Provide a mechanism for isolating groups of resources within a single cluster. Names of resources need to be unique within a namespace, but not across namespaces. Namespace-based scoping is applicable only for namespaced objects (e.g. Deployments, Services, etc) and not for cluster-wide objects (e.g. StorageClass, Nodes, PersistentVolumes, Ingresses etc).
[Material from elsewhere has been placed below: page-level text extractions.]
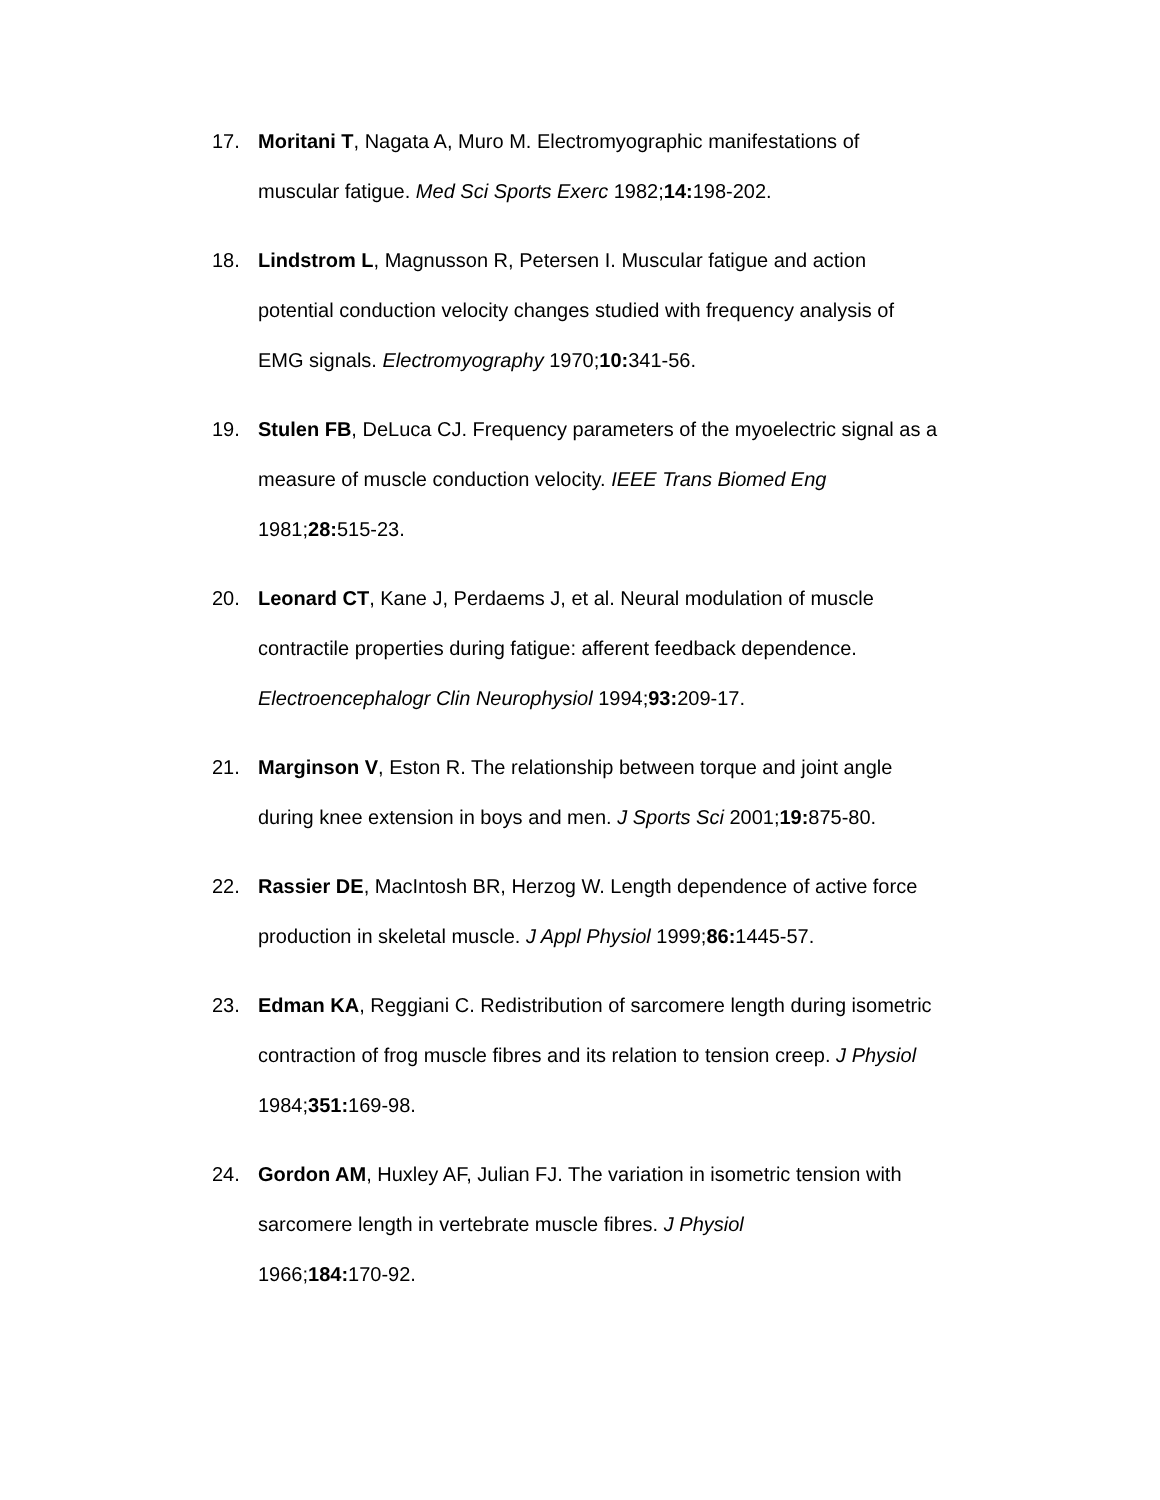17. Moritani T, Nagata A, Muro M. Electromyographic manifestations of muscular fatigue. Med Sci Sports Exerc 1982;14: 198-202.
18. Lindstrom L, Magnusson R, Petersen I. Muscular fatigue and action potential conduction velocity changes studied with frequency analysis of EMG signals. Electromyography 1970;10: 341-56.
19. Stulen FB, DeLuca CJ. Frequency parameters of the myoelectric signal as a measure of muscle conduction velocity. IEEE Trans Biomed Eng 1981;28: 515-23.
20. Leonard CT, Kane J, Perdaems J, et al. Neural modulation of muscle contractile properties during fatigue: afferent feedback dependence. Electroencephalogr Clin Neurophysiol 1994;93: 209-17.
21. Marginson V, Eston R. The relationship between torque and joint angle during knee extension in boys and men. J Sports Sci 2001;19: 875-80.
22. Rassier DE, MacIntosh BR, Herzog W. Length dependence of active force production in skeletal muscle. J Appl Physiol 1999;86: 1445-57.
23. Edman KA, Reggiani C. Redistribution of sarcomere length during isometric contraction of frog muscle fibres and its relation to tension creep. J Physiol 1984;351: 169-98.
24. Gordon AM, Huxley AF, Julian FJ. The variation in isometric tension with sarcomere length in vertebrate muscle fibres. J Physiol
1966;184: 170-92.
I think this is amazing, kubernetes itself runs on kubernetes, the ultimate dog fooding, it installs itself under the following namespaces:

  • default: Kubernetes includes this namespace so that you can start using your new cluster without first creating a namespace.
  • kube-node-lease: This namespace holds Lease objects associated with each node. Node leases allow the kubelet to send heartbeats so that the control plane can detect node failure.
  • kube-public: This namespace is readable by all clients (including those not authenticated). This namespace is mostly reserved for cluster usage, in case that some resources should be visible and readable publicly throughout the whole cluster. The public aspect of this namespace is only a convention, not a requirement.
  • kube-system: The namespace for objects created by the Kubernetes system.
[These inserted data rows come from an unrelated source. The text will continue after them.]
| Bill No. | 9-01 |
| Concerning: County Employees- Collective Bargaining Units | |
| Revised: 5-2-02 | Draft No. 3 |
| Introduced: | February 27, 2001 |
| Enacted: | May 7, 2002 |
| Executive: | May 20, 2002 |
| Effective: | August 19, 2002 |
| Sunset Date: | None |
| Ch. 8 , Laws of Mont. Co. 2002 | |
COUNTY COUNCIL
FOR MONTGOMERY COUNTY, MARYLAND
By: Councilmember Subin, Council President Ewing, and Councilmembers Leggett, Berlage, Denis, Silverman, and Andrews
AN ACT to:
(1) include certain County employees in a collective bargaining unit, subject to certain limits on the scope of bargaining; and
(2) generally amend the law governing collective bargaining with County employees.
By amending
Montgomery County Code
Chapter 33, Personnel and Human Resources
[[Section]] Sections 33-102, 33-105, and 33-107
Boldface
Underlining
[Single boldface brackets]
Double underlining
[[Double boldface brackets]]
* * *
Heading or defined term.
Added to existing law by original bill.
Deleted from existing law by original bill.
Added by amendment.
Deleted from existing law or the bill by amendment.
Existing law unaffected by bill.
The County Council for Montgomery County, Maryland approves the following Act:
Resources within a namespace can be DNS resolved:

mysql.connect('mydb')

However, connecting to another namespace (e.g. dev) requires a suffix:

mysql.connect('mydb.dev.svc.cluster.local')

Working with namespaces

# List all namespaces
kubectl get namespaces --show-labels
# Set default namespace
kubectl config set-context --current --namespace=<insert-namespace-name-here>
# Validate it
kubectl config view --minify | grep namespace:

Creating a new namespace

Declaratively

apiVersion: v1
kind: Namespace
metadata:
  name: <insert-namespace-name-here>

Imperatively

kubectl create namespace <insert-namespace-name-here>

Namespace-less objects

# In a namespace
kubectl api-resources --namespaced=true
# Not in a namespace
kubectl api-resources --namespaced=false

Gems

  • RFC1035: Some resource types require their names to follow the DNS label standard, at most 63 characters, only lowercase alphanumeric characters or ‘-’, start with an alphabetic character and end with an alphanumeric character
  • Gateway API An official Kubernetes project focused on L4 and L7 routing in Kubernetes. This project represents the next generation of Kubernetes Ingress, Load Balancing, and Service Mesh APIs. From the outset, it has been designed to be generic, expressive, and role-oriented.
  • Headless Services allows a client to connect to whichever Pod it prefers, directly. Services that are headless don’t configure routes and packet forwarding using virtual IP addresses and proxies; instead, headless Services report the endpoint IP addresses of the individual pods via internal DNS records, served through the cluster’s DNS service.